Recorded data
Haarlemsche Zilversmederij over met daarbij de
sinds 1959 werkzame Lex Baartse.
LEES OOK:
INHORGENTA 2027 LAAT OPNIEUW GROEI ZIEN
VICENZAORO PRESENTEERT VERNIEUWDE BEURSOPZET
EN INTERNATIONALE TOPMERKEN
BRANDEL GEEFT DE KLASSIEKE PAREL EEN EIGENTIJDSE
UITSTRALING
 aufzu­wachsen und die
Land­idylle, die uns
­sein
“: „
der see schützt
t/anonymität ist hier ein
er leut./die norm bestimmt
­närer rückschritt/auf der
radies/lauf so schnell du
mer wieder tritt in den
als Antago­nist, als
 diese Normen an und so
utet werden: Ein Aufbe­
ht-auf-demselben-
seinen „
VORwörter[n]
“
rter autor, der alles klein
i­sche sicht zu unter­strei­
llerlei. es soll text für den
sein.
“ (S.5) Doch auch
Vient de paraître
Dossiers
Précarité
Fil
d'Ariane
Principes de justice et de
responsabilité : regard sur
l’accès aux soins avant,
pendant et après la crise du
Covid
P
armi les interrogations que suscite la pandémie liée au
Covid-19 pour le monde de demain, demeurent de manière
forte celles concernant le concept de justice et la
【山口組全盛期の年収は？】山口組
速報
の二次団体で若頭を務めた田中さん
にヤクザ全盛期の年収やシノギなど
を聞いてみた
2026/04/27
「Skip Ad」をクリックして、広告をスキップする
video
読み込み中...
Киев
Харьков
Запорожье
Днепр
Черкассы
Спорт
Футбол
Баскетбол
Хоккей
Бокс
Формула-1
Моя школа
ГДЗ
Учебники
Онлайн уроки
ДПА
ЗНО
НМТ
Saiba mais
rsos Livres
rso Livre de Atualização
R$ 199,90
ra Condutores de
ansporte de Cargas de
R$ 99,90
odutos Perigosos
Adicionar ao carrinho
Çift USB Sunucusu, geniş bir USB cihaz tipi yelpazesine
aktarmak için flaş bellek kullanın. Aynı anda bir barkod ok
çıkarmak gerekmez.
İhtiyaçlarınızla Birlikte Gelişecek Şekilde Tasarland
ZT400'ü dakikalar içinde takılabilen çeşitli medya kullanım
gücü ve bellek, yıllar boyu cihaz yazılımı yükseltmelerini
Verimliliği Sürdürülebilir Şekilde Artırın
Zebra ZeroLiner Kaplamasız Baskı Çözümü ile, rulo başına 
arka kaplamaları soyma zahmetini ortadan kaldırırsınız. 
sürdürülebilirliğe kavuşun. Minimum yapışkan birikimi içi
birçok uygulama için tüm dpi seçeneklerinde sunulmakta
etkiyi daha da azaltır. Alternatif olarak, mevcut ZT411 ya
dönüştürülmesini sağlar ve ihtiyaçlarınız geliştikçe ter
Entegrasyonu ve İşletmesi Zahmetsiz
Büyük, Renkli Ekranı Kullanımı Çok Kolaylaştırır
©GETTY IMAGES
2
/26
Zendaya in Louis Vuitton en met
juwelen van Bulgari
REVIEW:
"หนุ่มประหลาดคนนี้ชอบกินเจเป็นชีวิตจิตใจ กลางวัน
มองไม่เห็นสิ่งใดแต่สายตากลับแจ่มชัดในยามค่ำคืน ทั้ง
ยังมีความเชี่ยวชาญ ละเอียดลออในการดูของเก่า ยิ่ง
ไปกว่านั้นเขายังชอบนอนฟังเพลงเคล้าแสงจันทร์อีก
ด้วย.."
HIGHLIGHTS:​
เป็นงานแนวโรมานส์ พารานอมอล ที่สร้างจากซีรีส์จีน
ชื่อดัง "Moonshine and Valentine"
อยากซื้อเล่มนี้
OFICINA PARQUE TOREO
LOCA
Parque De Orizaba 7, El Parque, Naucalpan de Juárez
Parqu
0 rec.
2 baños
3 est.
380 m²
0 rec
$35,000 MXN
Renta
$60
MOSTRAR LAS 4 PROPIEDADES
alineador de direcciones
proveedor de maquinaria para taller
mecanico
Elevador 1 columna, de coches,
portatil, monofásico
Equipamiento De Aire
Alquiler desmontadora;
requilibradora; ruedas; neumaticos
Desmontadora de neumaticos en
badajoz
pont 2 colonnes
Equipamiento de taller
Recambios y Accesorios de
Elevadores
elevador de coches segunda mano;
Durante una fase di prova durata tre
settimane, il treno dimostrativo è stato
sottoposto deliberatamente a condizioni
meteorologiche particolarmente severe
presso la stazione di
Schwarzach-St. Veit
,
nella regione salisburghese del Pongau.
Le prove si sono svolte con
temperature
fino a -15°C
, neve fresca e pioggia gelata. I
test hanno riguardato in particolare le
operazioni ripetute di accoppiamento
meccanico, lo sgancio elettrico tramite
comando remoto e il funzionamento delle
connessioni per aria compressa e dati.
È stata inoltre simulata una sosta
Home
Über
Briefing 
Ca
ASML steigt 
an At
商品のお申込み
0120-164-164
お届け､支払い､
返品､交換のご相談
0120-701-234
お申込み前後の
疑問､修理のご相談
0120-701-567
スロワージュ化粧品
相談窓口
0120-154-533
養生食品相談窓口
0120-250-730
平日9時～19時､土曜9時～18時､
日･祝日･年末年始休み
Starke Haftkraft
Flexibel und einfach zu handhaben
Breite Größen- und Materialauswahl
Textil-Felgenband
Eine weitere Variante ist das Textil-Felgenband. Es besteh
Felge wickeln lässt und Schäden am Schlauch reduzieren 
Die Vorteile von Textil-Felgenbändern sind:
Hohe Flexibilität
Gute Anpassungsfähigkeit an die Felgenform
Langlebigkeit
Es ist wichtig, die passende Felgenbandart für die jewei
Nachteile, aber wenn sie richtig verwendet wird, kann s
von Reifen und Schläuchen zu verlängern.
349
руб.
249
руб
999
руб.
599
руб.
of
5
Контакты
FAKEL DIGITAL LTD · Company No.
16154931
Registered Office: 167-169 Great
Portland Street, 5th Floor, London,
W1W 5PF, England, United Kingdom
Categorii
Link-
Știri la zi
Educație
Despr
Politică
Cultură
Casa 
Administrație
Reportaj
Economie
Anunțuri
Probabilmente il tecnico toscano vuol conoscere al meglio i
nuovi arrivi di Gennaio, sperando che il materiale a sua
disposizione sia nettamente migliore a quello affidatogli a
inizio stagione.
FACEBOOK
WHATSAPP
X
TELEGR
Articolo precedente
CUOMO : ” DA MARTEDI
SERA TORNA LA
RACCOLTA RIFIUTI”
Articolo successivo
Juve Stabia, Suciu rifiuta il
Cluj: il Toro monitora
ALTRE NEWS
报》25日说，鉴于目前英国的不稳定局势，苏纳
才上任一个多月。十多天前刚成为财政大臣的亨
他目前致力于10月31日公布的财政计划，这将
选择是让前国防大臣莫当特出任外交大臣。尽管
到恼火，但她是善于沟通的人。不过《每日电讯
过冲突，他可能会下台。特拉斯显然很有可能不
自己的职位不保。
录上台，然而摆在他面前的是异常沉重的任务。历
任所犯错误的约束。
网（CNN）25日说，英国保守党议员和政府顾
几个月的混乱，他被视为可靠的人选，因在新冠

INSTRUCTIONS TO FOLLOW –
Could you set down every line of the material above, from the first to the last, with each one left unchanged?

RESULT FOR THIS TASK –
Haarlemsche Zilversmederij over met daarbij de
sinds 1959 werkzame Lex Baartse.
LEES OOK:
INHORGENTA 2027 LAAT OPNIEUW GROEI ZIEN
VICENZAORO PRESENTEERT VERNIEUWDE BEURSOPZET
EN INTERNATIONALE TOPMERKEN
BRANDEL GEEFT DE KLASSIEKE PAREL EEN EIGENTIJDSE
UITSTRALING
 aufzu­wachsen und die
Land­idylle, die uns
­sein
“: „
der see schützt
t/anonymität ist hier ein
er leut./die norm bestimmt
­närer rückschritt/auf der
radies/lauf so schnell du
mer wieder tritt in den
als Antago­nist, als
 diese Normen an und so
utet werden: Ein Aufbe­
ht-auf-demselben-
seinen „
VORwörter[n]
“
rter autor, der alles klein
i­sche sicht zu unter­strei­
llerlei. es soll text für den
sein.
“ (S.5) Doch auch
Vient de paraître
Dossiers
Précarité
Fil
d'Ariane
Principes de justice et de
responsabilité : regard sur
l’accès aux soins avant,
pendant et après la crise du
Covid
P
armi les interrogations que suscite la pandémie liée au
Covid-19 pour le monde de demain, demeurent de manière
forte celles concernant le concept de justice et la
【山口組全盛期の年収は？】山口組
速報
の二次団体で若頭を務めた田中さん
にヤクザ全盛期の年収やシノギなど
を聞いてみた
2026/04/27
「Skip Ad」をクリックして、広告をスキップする
video
読み込み中...
Киев
Харьков
Запорожье
Днепр
Черкассы
Спорт
Футбол
Баскетбол
Хоккей
Бокс
Формула-1
Моя школа
ГДЗ
Учебники
Онлайн уроки
ДПА
ЗНО
НМТ
Saiba mais
rsos Livres
rso Livre de Atualização
R$ 199,90
ra Condutores de
ansporte de Cargas de
R$ 99,90
odutos Perigosos
Adicionar ao carrinho
Çift USB Sunucusu, geniş bir USB cihaz tipi yelpazesine
aktarmak için flaş bellek kullanın. Aynı anda bir barkod ok
çıkarmak gerekmez.
İhtiyaçlarınızla Birlikte Gelişecek Şekilde Tasarland
ZT400'ü dakikalar içinde takılabilen çeşitli medya kullanım
gücü ve bellek, yıllar boyu cihaz yazılımı yükseltmelerini
Verimliliği Sürdürülebilir Şekilde Artırın
Zebra ZeroLiner Kaplamasız Baskı Çözümü ile, rulo başına 
arka kaplamaları soyma zahmetini ortadan kaldırırsınız. 
sürdürülebilirliğe kavuşun. Minimum yapışkan birikimi içi
birçok uygulama için tüm dpi seçeneklerinde sunulmakta
etkiyi daha da azaltır. Alternatif olarak, mevcut ZT411 ya
dönüştürülmesini sağlar ve ihtiyaçlarınız geliştikçe ter
Entegrasyonu ve İşletmesi Zahmetsiz
Büyük, Renkli Ekranı Kullanımı Çok Kolaylaştırır
©GETTY IMAGES
2
/26
Zendaya in Louis Vuitton en met
juwelen van Bulgari
REVIEW:
"หนุ่มประหลาดคนนี้ชอบกินเจเป็นชีวิตจิตใจ กลางวัน
มองไม่เห็นสิ่งใดแต่สายตากลับแจ่มชัดในยามค่ำคืน ทั้ง
ยังมีความเชี่ยวชาญ ละเอียดลออในการดูของเก่า ยิ่ง
ไปกว่านั้นเขายังชอบนอนฟังเพลงเคล้าแสงจันทร์อีก
ด้วย.."
HIGHLIGHTS:​
เป็นงานแนวโรมานส์ พารานอมอล ที่สร้างจากซีรีส์จีน
ชื่อดัง "Moonshine and Valentine"
อยากซื้อเล่มนี้
OFICINA PARQUE TOREO
LOCA
Parque De Orizaba 7, El Parque, Naucalpan de Juárez
Parqu
0 rec.
2 baños
3 est.
380 m²
0 rec
$35,000 MXN
Renta
$60
MOSTRAR LAS 4 PROPIEDADES
alineador de direcciones
proveedor de maquinaria para taller
mecanico
Elevador 1 columna, de coches,
portatil, monofásico
Equipamiento De Aire
Alquiler desmontadora;
requilibradora; ruedas; neumaticos
Desmontadora de neumaticos en
badajoz
pont 2 colonnes
Equipamiento de taller
Recambios y Accesorios de
Elevadores
elevador de coches segunda mano;
Durante una fase di prova durata tre
settimane, il treno dimostrativo è stato
sottoposto deliberatamente a condizioni
meteorologiche particolarmente severe
presso la stazione di
Schwarzach-St. Veit
,
nella regione salisburghese del Pongau.
Le prove si sono svolte con
temperature
fino a -15°C
, neve fresca e pioggia gelata. I
test hanno riguardato in particolare le
operazioni ripetute di accoppiamento
meccanico, lo sgancio elettrico tramite
comando remoto e il funzionamento delle
connessioni per aria compressa e dati.
È stata inoltre simulata una sosta
Home
Über
Briefing 
Ca
ASML steigt 
an At
商品のお申込み
0120-164-164
お届け､支払い､
返品､交換のご相談
0120-701-234
お申込み前後の
疑問､修理のご相談
0120-701-567
スロワージュ化粧品
相談窓口
0120-154-533
養生食品相談窓口
0120-250-730
平日9時～19時､土曜9時～18時､
日･祝日･年末年始休み
Starke Haftkraft
Flexibel und einfach zu handhaben
Breite Größen- und Materialauswahl
Textil-Felgenband
Eine weitere Variante ist das Textil-Felgenband. Es besteh
Felge wickeln lässt und Schäden am Schlauch reduzieren 
Die Vorteile von Textil-Felgenbändern sind:
Hohe Flexibilität
Gute Anpassungsfähigkeit an die Felgenform
Langlebigkeit
Es ist wichtig, die passende Felgenbandart für die jewei
Nachteile, aber wenn sie richtig verwendet wird, kann s
von Reifen und Schläuchen zu verlängern.
349
руб.
249
руб
999
руб.
599
руб.
of
5
Контакты
FAKEL DIGITAL LTD · Company No.
16154931
Registered Office: 167-169 Great
Portland Street, 5th Floor, London,
W1W 5PF, England, United Kingdom
Categorii
Link-
Știri la zi
Educație
Despr
Politică
Cultură
Casa 
Administrație
Reportaj
Economie
Anunțuri
Probabilmente il tecnico toscano vuol conoscere al meglio i
nuovi arrivi di Gennaio, sperando che il materiale a sua
disposizione sia nettamente migliore a quello affidatogli a
inizio stagione.
FACEBOOK
WHATSAPP
X
TELEGR
Articolo precedente
CUOMO : ” DA MARTEDI
SERA TORNA LA
RACCOLTA RIFIUTI”
Articolo successivo
Juve Stabia, Suciu rifiuta il
Cluj: il Toro monitora
ALTRE NEWS
报》25日说，鉴于目前英国的不稳定局势，苏纳
才上任一个多月。十多天前刚成为财政大臣的亨
他目前致力于10月31日公布的财政计划，这将
选择是让前国防大臣莫当特出任外交大臣。尽管
到恼火，但她是善于沟通的人。不过《每日电讯
过冲突，他可能会下台。特拉斯显然很有可能不
自己的职位不保。
录上台，然而摆在他面前的是异常沉重的任务。历
任所犯错误的约束。
网（CNN）25日说，英国保守党议员和政府顾
几个月的混乱，他被视为可靠的人选，因在新冠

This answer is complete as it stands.